American football player (1935–1971)

Howard Newton "Sonny" Keys (January 24, 1935 – October 21, 1971) was an American professional football offensive lineman in the National Football League (NFL) from 1960 to 1965 with the Philadelphia Eagles.

==Early life and college==
Keys was born January 24, 1935, in Orlando, Oklahoma. He was a star athlete for the Pioneers at Stillwater High School in Stillwater, Oklahoma, where he played football, basketball, baseball, and track and field.

He attended Oklahoma State University, where he played college football for the Oklahoma State Cowboys.

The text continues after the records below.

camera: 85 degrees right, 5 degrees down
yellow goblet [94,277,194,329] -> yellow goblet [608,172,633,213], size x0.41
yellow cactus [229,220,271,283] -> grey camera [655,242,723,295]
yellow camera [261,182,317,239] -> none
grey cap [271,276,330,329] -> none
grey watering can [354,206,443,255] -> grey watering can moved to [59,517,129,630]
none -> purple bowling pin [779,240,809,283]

He was named to the Oklahoma All-State football team and played in the All Stars game and the Oil Bowl. His high school named Sonny "Mr. Pioneer." He played all positions on the line, including center. He went to college at Oklahoma State University in Stillwater. At OSU, he was part of the Cowboys championship Blue Grass Bowl game which was broadcast by Howard Cosell. Sonny is described as a "mauling defender" in OSU's Heritage Hall Museum in historic Gallagher-Iba Arena.

==Professional career==
In the 1959 NFL draft, the Philadelphia Eagles selected Keys in the 12th round with the 134th overall pick.

Keys was part of Buck Shaw's 1960 NFL Championship season. He played five seasons with the Eagles and was known for knowing and playing every position on the offensive line. His family was featured in many local advertisements including Food Fair and a dairy distributorship. Keys' teammate, Tommy McDonald, cited a tough Sonny Keys in the book They Pay Me to Catch Footballs. He played five years for the Philadelphia Eagles.

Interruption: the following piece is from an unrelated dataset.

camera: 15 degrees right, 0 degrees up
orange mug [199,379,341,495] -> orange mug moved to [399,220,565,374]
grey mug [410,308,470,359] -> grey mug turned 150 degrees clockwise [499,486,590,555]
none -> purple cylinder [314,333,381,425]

In 1965, Keys joined Jerry Williams as an assistant coach of the Calgary Stampeders. After the Stampeders went to the Canadian Grey Cup, he chose to return to the NFL as an assistant coach with the Cleveland Browns under head coach Blanton Collier and later Nick Skorich.

==Death and legacy==
Keys died in Cleveland on October 21, 1971, from complications of cancer. The Philadelphia Eagles dedicated their 1971 Christmas card to his memory.

As part of the 1960 Philadelphia Eagles championship team, Keys was inducted into the city of Philadelphia Sports Hall of Fame in 2006.